I am linking up with Sandra at SANses again. She's a mom of two boys from Singapore, and I am loving all the things we have in common. Isn't it just weird and awesome that someone on the other side of the world can have the same joys and problems that you have? She wrote a wonderful post today on the personal choice to have more children, and I can so relate to this post. I love children and would have a dozen if I knew I could give each and every one the life that I think they deserve! I waited four years to have my second child because I didn't want to jeopardize my goal of giving my first child our undivided attention during his babyhood and also because I wanted to do as close to the same as possible for our second and subsequent children. Perhaps if life had handed us a few different circumstances, we would have tried for the second child earlier, but I don't regret for a minute our choices. The first four years with Evan were such a joy, and the last two years with Brody have been more than double the joy. We have been able to take them both on exciting adventures and give them the fun childhood that I had planned for them.

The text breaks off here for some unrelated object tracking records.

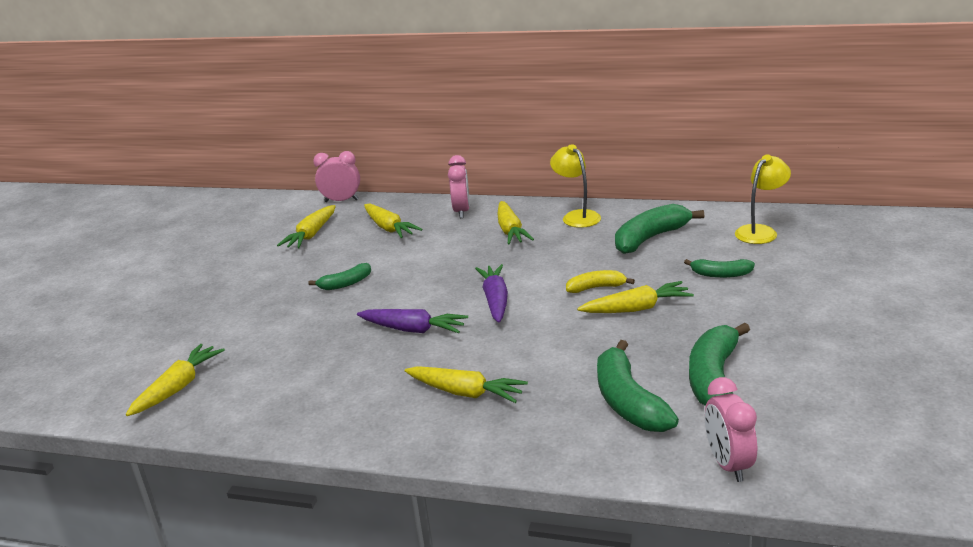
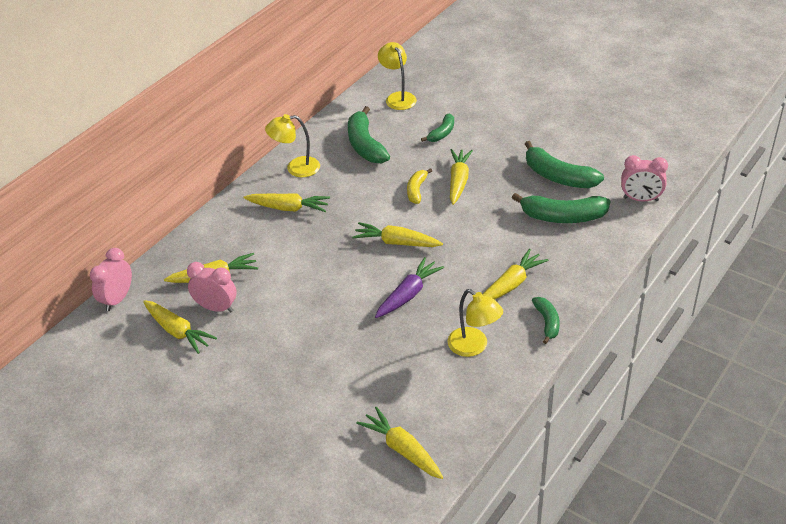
camera: 70 degrees left, 15 degrees up
green banana [309,263,371,290] -> green banana moved to [532,297,560,344]
pink clock [448,155,470,218] -> pink clock moved to [187,262,237,312]
purple carrot [475,264,508,323] -> yellow carrot [352,222,443,247]
none -> yellow lamp [447,289,503,357]

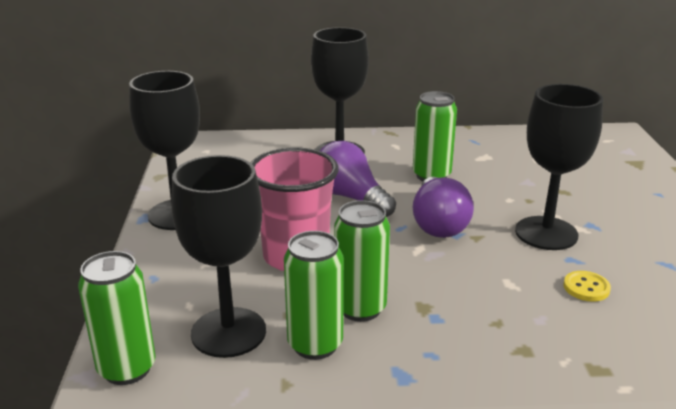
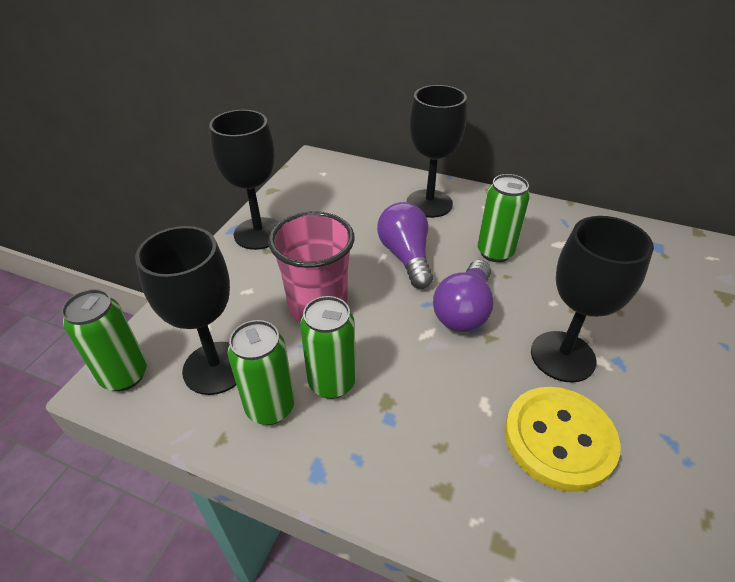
camera: 25 degrees right, 15 degrees up
yellow button [563,271,611,302] -> yellow button [504,387,620,492], size x2.30

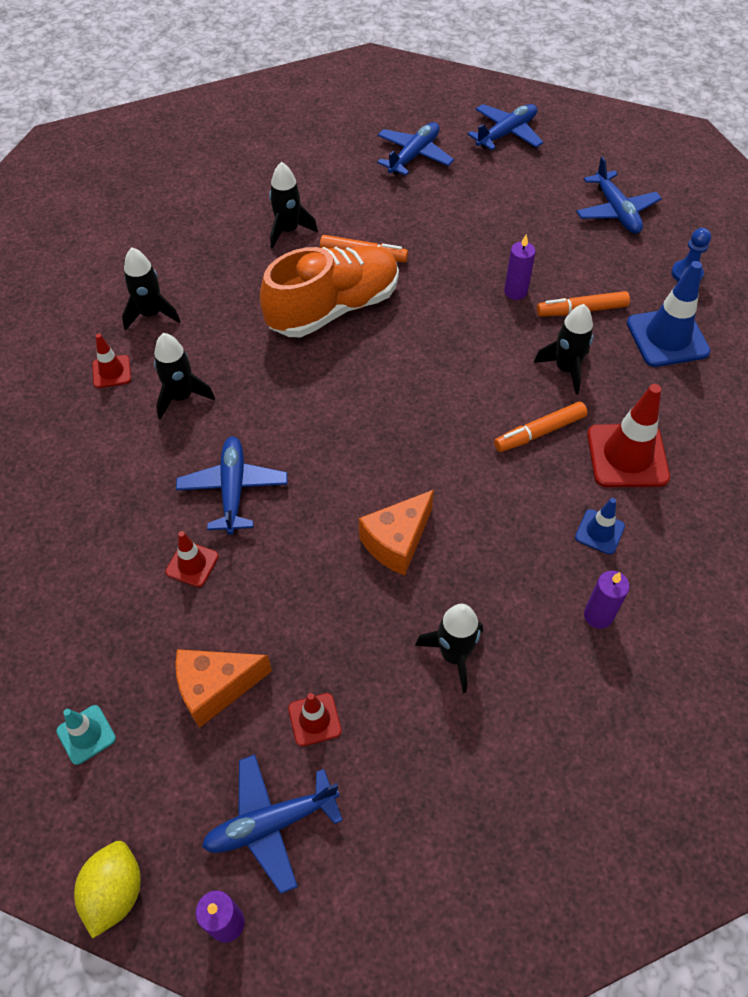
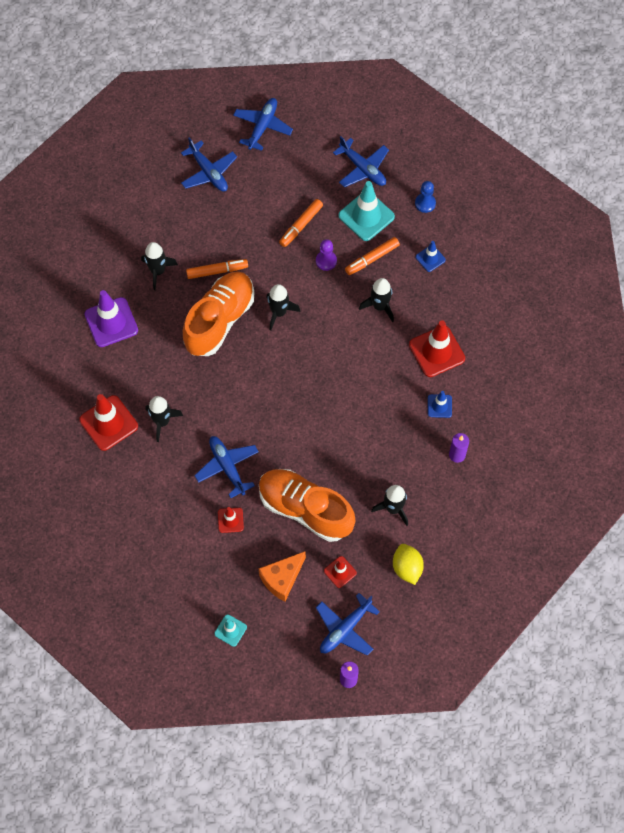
camera: 25 degrees left, 10 degrees up
yellow lemon [74,841,141,939] -> yellow lemon moved to [393,544,424,585]
red traffic cone [92,334,131,388] -> red traffic cone [79,394,138,451], size x1.88
black rocket [122,248,180,331] -> black rocket moved to [266,284,300,330]
orange cheese [359,490,434,575] -> none
blue plane [377,122,454,176] -> blue plane turned 135 degrees clockwise [181,137,237,192]
orange marker [494,401,587,452] -> orange marker moved to [279,199,323,247]
purple candle [504,235,536,300] -> purple pawn [316,239,337,271]
blue traffic cone [627,261,711,367] -> blue traffic cone [416,241,446,272], size x0.53
none -> purple traffic cone [84,290,138,347]
none -> orange shoe [259,469,355,542]
none -> turquoise traffic cone [339,181,395,241]

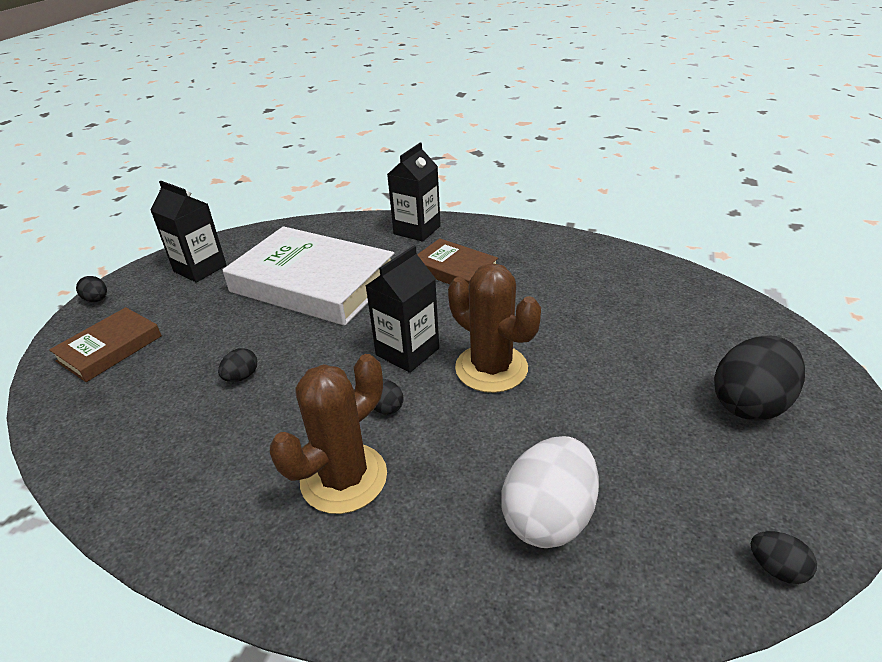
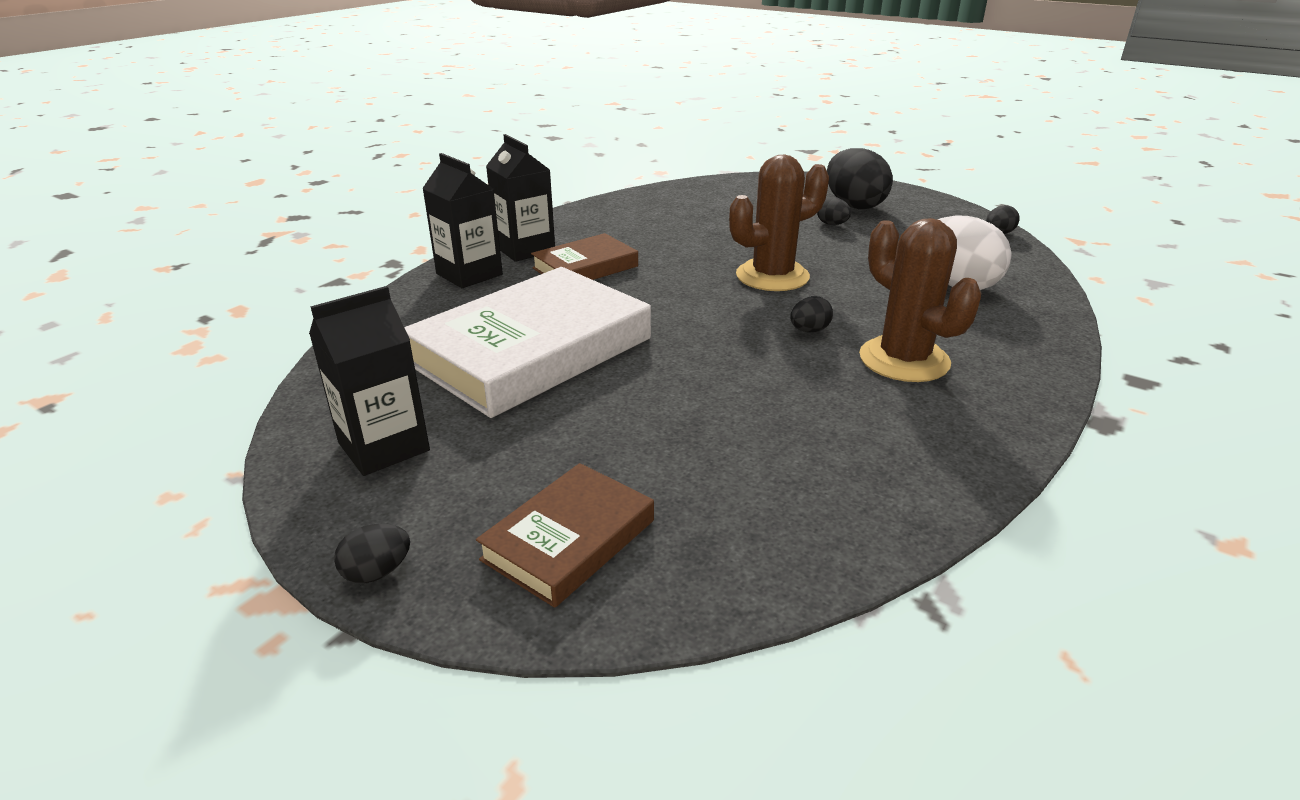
camera: 75 degrees left, 5 degrees down
brown book [49,307,162,382] -> brown book turned 75 degrees clockwise [476,463,654,608]
black egg [218,348,257,382] -> black egg moved to [817,197,851,225]
black carton [366,246,439,373] -> black carton moved to [486,134,555,262]

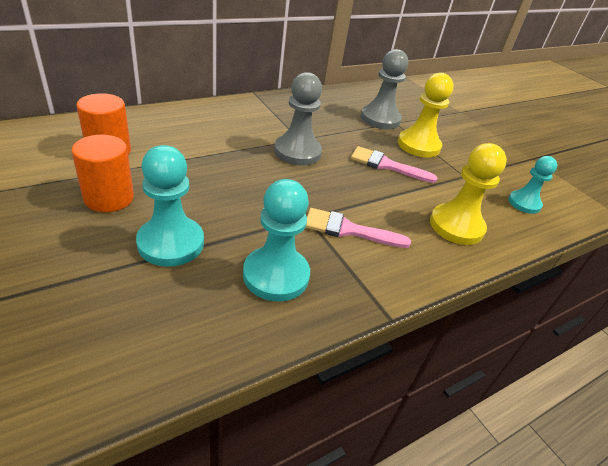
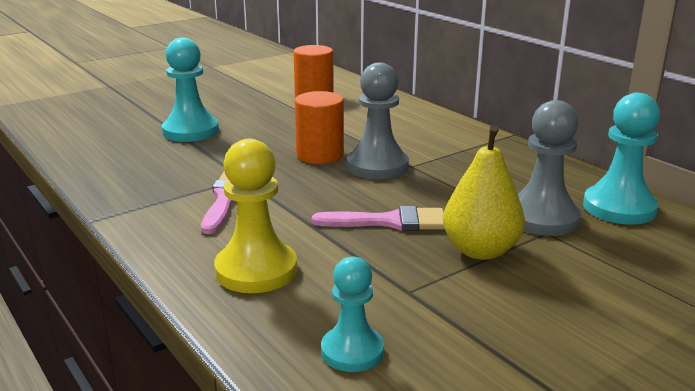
camera: 90 degrees right, 15 degrees down
orange cylinder [71,135,134,212] -> orange cylinder moved to [295,91,344,164]
turquoise pawn [243,179,310,302] -> turquoise pawn moved to [583,93,660,225]
pink brush [351,146,438,183] -> pink brush turned 75 degrees clockwise [312,206,445,231]
yellow pawn [398,73,453,157] -> yellow pear [443,125,525,260]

Anyway, I feel like as a working mom, I have different concerns than most stay-at-home moms, but I think most moms have the same overarching goals. As a working mom (and one going to school at night), I have to be mindful of making the most of my time with my children. Sometimes, I think it makes me appreciate the time I do have with my children more, and for that, I am thankful. I understand that being a stay-at-home mom is hard work because I did that for over a year with Evan. You are constantly cleaning, organizing, preparing food, and feeding children. And the house is never clean because people are always in it messing it up! During that time, I still tried to make the most of my special alone time with Evan, but I felt like sometimes I was so exhausted from all the other household duties that I still didn't fully appreciate the time I had with him. When I went back to work, the house didn't constantly need cleaning because no one was in it all day. I could leave my work at work and come home to just be with my family. Of course, we still had laundry and cooking to do, but it just felt less like a daily chore. For example, we can do all of our laundry in one day (my husband and I can share this task easily since we both work) instead of doing a load everyday and feeling like it is never done. On Sunday afternoon, all of our laundry baskets are empty, and the last load is probably in the dryer while we all rest and prepare for the week ahead. And we immediately hang up and fold our clothes when they come out of the dryer to save on the added task of ironing (that's one I hate and despise). Our weekends are usually "busy," but they are filled with fun times together as a family. We use those times to just appreciate one another and do special things together. During the week with work and school, everyone is always in a set routine of going to school and work, coming home, eating dinner, taking baths, and getting ready for bed. There is very little time for any deviation in this schedule anyway.
In other words, whether you are a mom who works outside the home or a stay-at-home or work-from-home mom, I just encourage everyone to appreciate the time they do have with their children and prioritize that time to put those you love first. I promise, you'll enjoy your life so much more! Have a great Thursday, ya'll!
It is difficult to juggle everything we have to do as moms and families. I just posted how I had some plans for this summer and now school is starting on Monday!! I regret that I didn't always make the best use of my time with my older children. And I sometimes beat myself up over it.... But I have come to the realization, I can't be all things to all people all the time. SO with that I have to do my best to make each day matter and if at the end of the day I have guilt over that day.... I chose to start over the next day and do my best to do better. The best advise I can give to any Mom sahm or working..... do what God wants you to do as a parent and don't waste any time comparing yourself to other moms. Its not worth the effort! Have a great day!!
ReplyDeleteOh yeah, the comparison stuff...that's definitely a great piece of advice too, Piper! :-)
DeleteHiya Sherry! Thanks for linking up, and I am also amazed how alike we are, despite being continents apart! Hahaha... I guess the "job description" of a mummy is the same the world over. ;P
ReplyDeleteHaha! Yep, I guess so! I love doing the Talkative Thursdays because it gives me a reason to "talk" and get things out.